Docker containers are build in layers. A layer is basically a diff: we take the previous layer and apply a number of changes to it, in order to arrive at a new situation. Each layer adds a piece of the final image, and each layer depends on a previous layer.
We already mentioned that we should avoid adding unnecessary data to the layers, but even when we avoid that, we still need to look critically at the layer structure. When you create a docker image, you are focused on the end result: making it work. This is your primary goal. Once you have it working, you should review your Dockerfile, and see if you need to make changes.
Docker tries to be smart about the layer structure. Whenever you use a docker image, the layers are downloaded and cached locally. A cached layer can be re-used when 1) The chain of layers from the root layer until this layer is exactly the same and 2) this layer itself has not changed. As soon as you make a change to one layer, it invalidates the current layer and all layers that come after it. All these layers will need to be downloaded again, even-though the previous version of the layer was cached and the layer itself has not changed.
When you look at the order of the layers, you should follow the following guideline:
large before small, stable before volatile
When the order of two lines in your docker file is not defined by any dependencies, you should consider the above rule. Ideally the line that constitutes to the larges layer in size, should be the one that is on top. Also lines that are not subject to change in a next version should come before lines that will change, such as lines referring to a specific version of a package. These two rules allow docker to use its cache more effectively, reducing memory, disk space and bandwith significantly. As a bonus, the build-time for images is also reduced anytime you make a change to one of the volatile layers.

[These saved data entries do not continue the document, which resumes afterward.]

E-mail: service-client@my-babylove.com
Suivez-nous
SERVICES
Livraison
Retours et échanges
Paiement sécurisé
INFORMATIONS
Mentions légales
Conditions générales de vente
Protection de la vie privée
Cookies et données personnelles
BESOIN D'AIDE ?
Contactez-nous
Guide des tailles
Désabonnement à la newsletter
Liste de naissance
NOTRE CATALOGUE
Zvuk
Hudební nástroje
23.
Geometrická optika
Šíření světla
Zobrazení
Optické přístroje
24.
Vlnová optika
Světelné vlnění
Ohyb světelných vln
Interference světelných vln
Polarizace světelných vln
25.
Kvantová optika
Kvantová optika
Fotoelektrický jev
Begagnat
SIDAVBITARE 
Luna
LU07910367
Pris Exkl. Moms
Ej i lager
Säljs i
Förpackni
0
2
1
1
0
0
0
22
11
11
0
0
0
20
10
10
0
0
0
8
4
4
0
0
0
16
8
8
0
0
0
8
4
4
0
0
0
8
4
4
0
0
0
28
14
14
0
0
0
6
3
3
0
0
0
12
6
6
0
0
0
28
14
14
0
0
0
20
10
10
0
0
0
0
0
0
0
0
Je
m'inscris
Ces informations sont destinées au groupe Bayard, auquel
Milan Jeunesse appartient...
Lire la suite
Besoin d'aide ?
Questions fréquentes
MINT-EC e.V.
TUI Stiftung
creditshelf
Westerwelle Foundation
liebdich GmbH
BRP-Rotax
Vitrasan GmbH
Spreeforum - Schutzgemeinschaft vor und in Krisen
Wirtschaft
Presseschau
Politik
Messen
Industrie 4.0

You should use explicit versioning, always.
Dockerfiles are code, just like any other language. You put the in source-control and use a compiler (docker) to build it into an executable (the container). You want this process to be predictable and repeatable. You don’t want it to break suddenly when a dependency is updated. Imagine your container is in production and happily running for more than a year. A small change is requested and you agree to it. You take the Dockerfile out of source control, only to find out that it fails to build. Now you are left with an investigation that is preventing you from meeting your deadline.
What are the pieces you need to version?
- The docker image in the FROM header. This is quite obvious.
- The software package you encapsulate in the container, still a no-brainer.
- The libraries and packages used by the software.
- And finally, the tools you install with apt, yum etc. to prepare the docker image.
This last line is often forgotten. If you use a packaging system from a distribution, these packages also change. The behavior or interface may change slightly. The newer versions might be incompatible with the old distribution you are using through your FROM image. Make sure you version the tools, and that the tools remain available for download, for example by copying them to an artifact repository under your control.
There are many things to take into account when we create a container image. This makes the creation of a good image an art in its own. Good design might not be apparent at first. If the program inside the container runs correctly, who will complain? Only when an image is used extensively, will the flaws become visible. By following the steps in this article, you can remain clear of many of the pitfalls.